**Selected excerpt:**
──────

General information
- Location: Ryhill, City of Wakefield England
- Coordinates: 53°37′25″N 1°25′32″W﻿ / ﻿53.6235°N 1.4256°W
- Grid reference: SE380142
- Platforms: 2

Other information
- Status: Disused

History
- Original company: Barnsley Coal Railway
- Pre-grouping: MS&LR, Great Central Railway
- Post-grouping: LNER

Key dates
- 1 September 1882: Opened
- 1 March 1927: Renamed
- 22 February 1930: Closed

Location

= Ryhill railway station =

Former railway station in England

Ryhill railway station was situated on the Barnsley Coal Railway, later the Manchester, Sheffield and Lincolnshire Railway, Great Central and London and North Eastern Railway. It served the village of Ryhill in West Yorkshire, England.

==History==
The station opened for passenger traffic on 1 September 1882. It was renamed Ryhill and Wintersett on 1 March 1927 and closed by the LNER on 22 February 1930.

──────

**Required task A:** List each key date given in the Ryhill railway station text, along with the event that happened on it.
**Required task B:** According to the Ryhill railway station text, what name did the station take on 1 March 1927?
**Required task C:** Extend the text about Ryhill railway station, picking up after its final sentence.

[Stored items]
──────

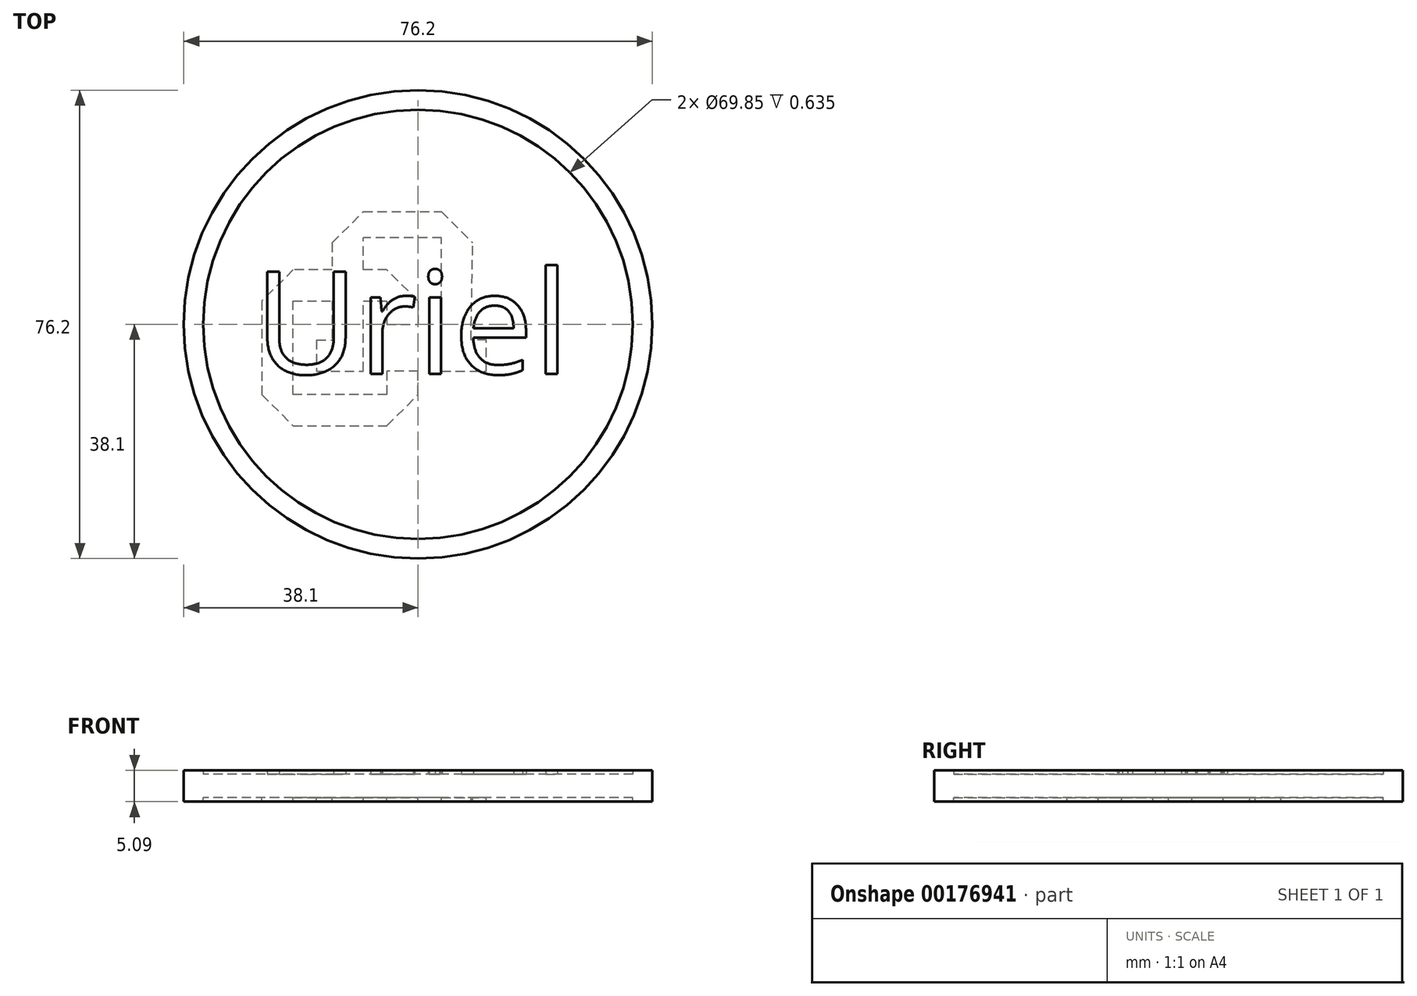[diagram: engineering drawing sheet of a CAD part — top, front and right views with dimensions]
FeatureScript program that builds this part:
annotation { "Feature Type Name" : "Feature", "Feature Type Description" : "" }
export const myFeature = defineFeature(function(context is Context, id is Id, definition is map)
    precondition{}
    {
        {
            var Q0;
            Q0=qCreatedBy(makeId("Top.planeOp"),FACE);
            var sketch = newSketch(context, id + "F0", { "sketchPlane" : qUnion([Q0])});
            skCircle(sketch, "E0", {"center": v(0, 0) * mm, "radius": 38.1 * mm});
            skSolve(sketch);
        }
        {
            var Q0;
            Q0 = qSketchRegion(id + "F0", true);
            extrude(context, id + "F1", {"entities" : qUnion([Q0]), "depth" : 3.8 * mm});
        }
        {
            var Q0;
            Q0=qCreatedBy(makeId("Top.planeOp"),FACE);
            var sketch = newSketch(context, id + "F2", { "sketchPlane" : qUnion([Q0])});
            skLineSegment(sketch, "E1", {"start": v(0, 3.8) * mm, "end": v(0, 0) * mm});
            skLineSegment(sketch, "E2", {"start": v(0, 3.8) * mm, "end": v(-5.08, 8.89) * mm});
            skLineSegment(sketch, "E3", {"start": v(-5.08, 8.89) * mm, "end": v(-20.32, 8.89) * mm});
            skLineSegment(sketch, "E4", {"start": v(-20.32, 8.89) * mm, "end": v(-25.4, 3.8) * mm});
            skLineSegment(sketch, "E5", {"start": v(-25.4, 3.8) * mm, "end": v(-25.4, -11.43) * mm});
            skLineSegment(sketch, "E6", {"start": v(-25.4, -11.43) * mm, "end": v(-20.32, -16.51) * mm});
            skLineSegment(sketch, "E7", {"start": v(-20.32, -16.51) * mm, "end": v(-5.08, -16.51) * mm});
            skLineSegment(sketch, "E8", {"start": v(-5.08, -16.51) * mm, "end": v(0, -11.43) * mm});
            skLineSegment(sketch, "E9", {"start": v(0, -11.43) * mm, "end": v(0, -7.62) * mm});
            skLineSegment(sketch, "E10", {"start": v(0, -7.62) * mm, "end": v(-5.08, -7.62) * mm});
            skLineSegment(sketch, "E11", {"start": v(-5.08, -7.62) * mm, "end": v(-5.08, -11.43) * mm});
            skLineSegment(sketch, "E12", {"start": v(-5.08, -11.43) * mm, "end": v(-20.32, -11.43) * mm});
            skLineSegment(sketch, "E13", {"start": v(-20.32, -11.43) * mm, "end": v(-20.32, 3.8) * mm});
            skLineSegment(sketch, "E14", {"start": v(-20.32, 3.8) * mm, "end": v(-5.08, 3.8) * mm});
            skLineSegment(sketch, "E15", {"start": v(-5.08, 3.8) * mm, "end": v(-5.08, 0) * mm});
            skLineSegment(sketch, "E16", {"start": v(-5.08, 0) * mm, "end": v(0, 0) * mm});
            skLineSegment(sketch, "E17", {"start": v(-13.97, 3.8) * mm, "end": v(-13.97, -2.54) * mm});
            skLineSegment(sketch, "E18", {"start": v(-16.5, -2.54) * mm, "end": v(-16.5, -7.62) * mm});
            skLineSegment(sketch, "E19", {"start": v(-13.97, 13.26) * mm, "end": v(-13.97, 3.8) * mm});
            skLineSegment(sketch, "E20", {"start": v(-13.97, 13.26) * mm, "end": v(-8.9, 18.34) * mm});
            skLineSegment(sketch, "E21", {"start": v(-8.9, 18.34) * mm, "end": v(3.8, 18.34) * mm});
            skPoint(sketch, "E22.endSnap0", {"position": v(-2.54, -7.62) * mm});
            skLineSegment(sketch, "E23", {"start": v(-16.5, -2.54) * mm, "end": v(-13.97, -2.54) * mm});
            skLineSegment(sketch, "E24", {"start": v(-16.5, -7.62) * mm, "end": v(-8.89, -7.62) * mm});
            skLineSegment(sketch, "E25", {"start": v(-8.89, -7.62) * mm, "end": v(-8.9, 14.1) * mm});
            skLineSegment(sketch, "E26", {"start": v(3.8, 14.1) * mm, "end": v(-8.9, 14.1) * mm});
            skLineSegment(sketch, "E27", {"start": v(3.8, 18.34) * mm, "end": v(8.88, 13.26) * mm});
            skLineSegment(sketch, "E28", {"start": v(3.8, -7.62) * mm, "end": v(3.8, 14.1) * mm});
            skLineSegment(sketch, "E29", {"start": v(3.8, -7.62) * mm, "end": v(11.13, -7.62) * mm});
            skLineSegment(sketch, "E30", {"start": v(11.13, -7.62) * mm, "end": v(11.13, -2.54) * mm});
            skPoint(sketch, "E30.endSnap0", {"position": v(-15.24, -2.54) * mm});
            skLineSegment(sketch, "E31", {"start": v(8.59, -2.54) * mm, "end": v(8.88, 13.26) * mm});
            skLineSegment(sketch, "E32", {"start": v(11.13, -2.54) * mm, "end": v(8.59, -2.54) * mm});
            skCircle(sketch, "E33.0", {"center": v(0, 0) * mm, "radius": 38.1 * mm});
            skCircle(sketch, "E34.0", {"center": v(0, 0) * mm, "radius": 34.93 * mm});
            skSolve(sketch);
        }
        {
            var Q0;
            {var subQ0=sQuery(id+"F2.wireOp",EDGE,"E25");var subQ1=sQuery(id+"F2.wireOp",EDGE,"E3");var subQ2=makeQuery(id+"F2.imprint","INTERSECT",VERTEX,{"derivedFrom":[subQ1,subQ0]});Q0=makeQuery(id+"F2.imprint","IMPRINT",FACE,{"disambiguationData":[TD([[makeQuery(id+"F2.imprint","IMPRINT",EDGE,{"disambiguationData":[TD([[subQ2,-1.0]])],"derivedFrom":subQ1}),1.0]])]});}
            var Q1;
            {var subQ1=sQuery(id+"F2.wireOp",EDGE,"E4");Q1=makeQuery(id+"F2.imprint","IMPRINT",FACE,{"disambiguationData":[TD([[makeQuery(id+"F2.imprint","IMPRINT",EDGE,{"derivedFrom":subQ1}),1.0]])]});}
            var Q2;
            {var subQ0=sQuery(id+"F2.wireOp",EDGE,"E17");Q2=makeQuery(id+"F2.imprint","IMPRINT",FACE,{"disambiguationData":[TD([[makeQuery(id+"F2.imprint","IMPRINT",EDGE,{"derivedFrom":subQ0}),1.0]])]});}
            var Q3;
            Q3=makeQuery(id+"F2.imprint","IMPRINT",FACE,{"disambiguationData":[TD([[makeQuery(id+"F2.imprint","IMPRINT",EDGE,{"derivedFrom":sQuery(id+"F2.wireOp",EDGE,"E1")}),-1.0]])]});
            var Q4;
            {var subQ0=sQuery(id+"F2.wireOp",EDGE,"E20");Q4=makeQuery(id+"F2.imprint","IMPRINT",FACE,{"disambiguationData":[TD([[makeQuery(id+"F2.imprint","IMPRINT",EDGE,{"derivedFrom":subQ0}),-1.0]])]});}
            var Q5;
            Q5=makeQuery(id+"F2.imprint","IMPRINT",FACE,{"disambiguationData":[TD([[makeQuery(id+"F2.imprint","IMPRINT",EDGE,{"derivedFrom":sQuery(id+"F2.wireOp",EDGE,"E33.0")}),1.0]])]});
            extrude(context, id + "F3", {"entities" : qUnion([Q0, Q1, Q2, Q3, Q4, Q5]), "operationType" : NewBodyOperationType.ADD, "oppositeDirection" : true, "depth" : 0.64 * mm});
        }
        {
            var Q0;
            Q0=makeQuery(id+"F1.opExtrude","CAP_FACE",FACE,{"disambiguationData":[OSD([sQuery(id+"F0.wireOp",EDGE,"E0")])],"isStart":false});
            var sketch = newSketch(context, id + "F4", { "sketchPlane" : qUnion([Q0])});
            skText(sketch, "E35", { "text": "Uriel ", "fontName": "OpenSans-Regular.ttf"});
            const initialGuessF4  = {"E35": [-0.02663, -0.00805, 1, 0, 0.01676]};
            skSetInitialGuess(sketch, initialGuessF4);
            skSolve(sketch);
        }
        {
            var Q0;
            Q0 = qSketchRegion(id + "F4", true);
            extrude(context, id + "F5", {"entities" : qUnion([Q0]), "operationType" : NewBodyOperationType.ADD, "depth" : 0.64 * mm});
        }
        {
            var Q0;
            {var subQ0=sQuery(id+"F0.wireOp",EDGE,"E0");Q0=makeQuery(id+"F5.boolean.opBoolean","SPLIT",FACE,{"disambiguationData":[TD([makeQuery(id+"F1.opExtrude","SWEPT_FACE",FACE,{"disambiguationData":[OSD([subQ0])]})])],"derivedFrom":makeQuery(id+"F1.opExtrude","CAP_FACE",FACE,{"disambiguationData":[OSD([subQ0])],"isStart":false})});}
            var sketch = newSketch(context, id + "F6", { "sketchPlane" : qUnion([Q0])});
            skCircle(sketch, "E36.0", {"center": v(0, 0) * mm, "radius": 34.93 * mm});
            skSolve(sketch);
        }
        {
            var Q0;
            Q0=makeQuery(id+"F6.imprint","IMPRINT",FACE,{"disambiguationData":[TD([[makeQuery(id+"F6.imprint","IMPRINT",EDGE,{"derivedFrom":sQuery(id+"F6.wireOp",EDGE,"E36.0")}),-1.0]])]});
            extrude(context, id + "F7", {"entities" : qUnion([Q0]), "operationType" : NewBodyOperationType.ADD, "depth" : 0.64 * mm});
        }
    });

──────

**Exercise answer A:**
1 September 1882: Opened
1 March 1927: Renamed
22 February 1930: Closed

**Exercise answer B:** Ryhill and Wintersett

**Exercise answer C:**
The station consisted of two flanking wooden platforms with wooden buildings, the main buildings being on the Barnsley bound side, and a signal box just off the end of the Barnsley - bound platform. The platforms were linked by a standard footbridge.

Another station, Ryhill Halt, served the village on the Dearne Valley Railway from 1912 to 1951, about 1/2 mi to the south-east.

==Accidents and incidents==
- On 13 December 1911, a freight train was derailed at the station due to the locomotive crew being incapacitated.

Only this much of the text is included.